Researchers found that combining palonosetron, aprepitant, and dexamethasone represents an effective and well-tolerated treatment to prevent CINV in testicular cancer patients receiving cisplatin.

Combination antiemetic therapy with palonosetron, aprepitant, and dexamethasone is a safe and effective prophylactic against chemotherapy-induced nausea and vomiting (CINV) for patients undergoing cisplatin-based chemotherapy for testicular germ cell tumors (GCTs), according to findings from an open-label, single-arm study published in Supportive Care in Cancer.

The combination antiemetic regimen was “effective and well-tolerated” among patients receiving 5-day cisplatin-based combination chemotherapy, the researchers reported.

Cisplatin is highly emetogenic and serves as a backbone for GCT chemotherapy. The researchers sought to assess whether combining two antiemetics, the second-generation 5-HT3 receptor antagonist palonosetron and aprepitant, and dexamethasone represents a safe and effective treatment when used in combination to prevent CINV in these patients.

Twenty-five patients were evaluated for safety, of whom 24 patients were evaluated for antiemetic efficacy after 1 patient was excluded from analysis for a protocol violation. Patients were administered 0.75-mg palonosetron and 125-mg aprepitant on day 1, 80-mg aprepitant on days 2-7, and 6.6-mg dexamethasone on days 1-7. Complete response (CR) was defined as no vomiting, retching, or use of rescue medication; complete protection was defined as CR with no more than mild reported nausea. A third measure, total control, referred to CR with zero nausea.

A total of 62.5% of patients achieved complete protection overall (across the acute [0-120 h] and delayed [120-240 h] phases; 95% CI: 40.6-81.2; P = .043) and 25% experienced total control. Acute and delayed CR rates were 71% and 92%, respectively.

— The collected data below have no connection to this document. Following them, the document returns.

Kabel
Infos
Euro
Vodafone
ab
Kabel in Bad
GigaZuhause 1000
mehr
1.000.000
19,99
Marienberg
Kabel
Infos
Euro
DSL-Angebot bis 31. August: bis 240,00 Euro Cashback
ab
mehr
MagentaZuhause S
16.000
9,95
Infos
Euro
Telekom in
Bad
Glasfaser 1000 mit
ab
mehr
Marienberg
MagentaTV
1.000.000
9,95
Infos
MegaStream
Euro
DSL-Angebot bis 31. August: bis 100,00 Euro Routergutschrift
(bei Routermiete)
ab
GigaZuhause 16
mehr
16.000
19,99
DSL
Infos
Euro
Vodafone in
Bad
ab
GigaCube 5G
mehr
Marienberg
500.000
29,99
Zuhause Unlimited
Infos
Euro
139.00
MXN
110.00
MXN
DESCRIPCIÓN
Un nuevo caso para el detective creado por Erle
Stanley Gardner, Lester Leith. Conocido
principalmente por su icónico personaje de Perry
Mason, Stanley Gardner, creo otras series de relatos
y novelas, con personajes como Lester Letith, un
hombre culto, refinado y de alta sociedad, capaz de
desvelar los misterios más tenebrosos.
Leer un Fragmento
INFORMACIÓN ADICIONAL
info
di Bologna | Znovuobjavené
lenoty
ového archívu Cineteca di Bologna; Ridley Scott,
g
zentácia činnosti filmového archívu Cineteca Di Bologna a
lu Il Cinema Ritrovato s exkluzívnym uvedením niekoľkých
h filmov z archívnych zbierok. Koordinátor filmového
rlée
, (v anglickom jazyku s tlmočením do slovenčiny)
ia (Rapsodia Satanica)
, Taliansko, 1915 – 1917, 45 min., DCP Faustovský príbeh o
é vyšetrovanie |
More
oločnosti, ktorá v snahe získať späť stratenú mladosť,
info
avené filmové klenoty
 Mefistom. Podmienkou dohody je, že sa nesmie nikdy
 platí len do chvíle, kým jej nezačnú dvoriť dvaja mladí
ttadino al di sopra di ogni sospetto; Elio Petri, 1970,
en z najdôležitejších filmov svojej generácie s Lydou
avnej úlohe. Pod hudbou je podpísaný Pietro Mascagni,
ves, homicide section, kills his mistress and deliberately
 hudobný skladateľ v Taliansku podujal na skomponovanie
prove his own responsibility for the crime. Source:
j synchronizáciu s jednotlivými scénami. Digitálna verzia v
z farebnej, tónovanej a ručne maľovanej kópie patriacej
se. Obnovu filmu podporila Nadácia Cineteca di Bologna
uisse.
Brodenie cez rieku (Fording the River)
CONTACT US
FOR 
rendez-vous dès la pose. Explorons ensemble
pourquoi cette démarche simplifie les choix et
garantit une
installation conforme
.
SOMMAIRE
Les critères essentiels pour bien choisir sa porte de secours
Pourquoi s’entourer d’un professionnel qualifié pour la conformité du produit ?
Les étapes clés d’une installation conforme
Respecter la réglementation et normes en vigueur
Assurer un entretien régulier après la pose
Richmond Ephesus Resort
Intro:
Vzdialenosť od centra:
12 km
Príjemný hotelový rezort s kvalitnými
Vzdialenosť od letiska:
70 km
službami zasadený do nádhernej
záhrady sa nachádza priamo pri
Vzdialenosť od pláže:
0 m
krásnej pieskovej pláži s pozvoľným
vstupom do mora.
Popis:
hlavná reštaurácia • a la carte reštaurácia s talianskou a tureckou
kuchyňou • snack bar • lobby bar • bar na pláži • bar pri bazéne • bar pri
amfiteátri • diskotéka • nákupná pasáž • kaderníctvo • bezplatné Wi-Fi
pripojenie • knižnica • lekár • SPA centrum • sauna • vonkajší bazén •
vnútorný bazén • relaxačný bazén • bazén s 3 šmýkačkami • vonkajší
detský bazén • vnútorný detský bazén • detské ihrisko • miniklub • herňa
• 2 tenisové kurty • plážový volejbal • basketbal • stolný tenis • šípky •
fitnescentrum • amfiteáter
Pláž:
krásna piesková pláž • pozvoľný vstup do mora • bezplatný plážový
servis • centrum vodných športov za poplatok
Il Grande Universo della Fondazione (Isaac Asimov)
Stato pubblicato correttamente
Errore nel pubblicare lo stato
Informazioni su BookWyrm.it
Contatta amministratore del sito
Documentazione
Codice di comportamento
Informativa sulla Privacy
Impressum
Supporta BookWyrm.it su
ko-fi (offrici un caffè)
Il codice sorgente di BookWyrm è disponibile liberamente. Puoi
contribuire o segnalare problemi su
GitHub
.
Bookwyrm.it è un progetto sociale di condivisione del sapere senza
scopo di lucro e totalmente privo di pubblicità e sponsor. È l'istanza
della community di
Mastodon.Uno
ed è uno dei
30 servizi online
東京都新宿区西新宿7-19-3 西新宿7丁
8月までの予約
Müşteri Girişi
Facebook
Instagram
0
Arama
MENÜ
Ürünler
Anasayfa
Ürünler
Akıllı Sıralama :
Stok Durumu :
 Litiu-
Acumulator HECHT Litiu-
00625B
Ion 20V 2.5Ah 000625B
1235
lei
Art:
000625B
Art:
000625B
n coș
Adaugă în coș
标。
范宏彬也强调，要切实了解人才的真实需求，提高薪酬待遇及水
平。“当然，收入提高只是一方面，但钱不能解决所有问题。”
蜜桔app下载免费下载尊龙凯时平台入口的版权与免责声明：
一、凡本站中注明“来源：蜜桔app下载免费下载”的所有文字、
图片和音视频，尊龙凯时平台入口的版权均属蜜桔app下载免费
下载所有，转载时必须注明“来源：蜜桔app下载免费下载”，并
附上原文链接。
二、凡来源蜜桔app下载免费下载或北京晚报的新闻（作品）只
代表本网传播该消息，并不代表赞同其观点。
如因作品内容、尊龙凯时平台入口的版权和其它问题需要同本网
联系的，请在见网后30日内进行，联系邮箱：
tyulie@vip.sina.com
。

Nearly half of patients (n=12; 48%) experienced grade 1 or 2 antiemetic-associated hiccups, which was a higher rate than previously reported. It is possible that chemotherapy complicated detection of other antiemetic-associated adverse events, including constipation, fatigue, or gastritis, which were attributed to chemotherapy, the authors cautioned.

Comparative studies are needed to determine the relative benefit of this and other CINV-prevention antiemetic regimens for patients undergoing cisplatin-based chemotherapy, the authors noted.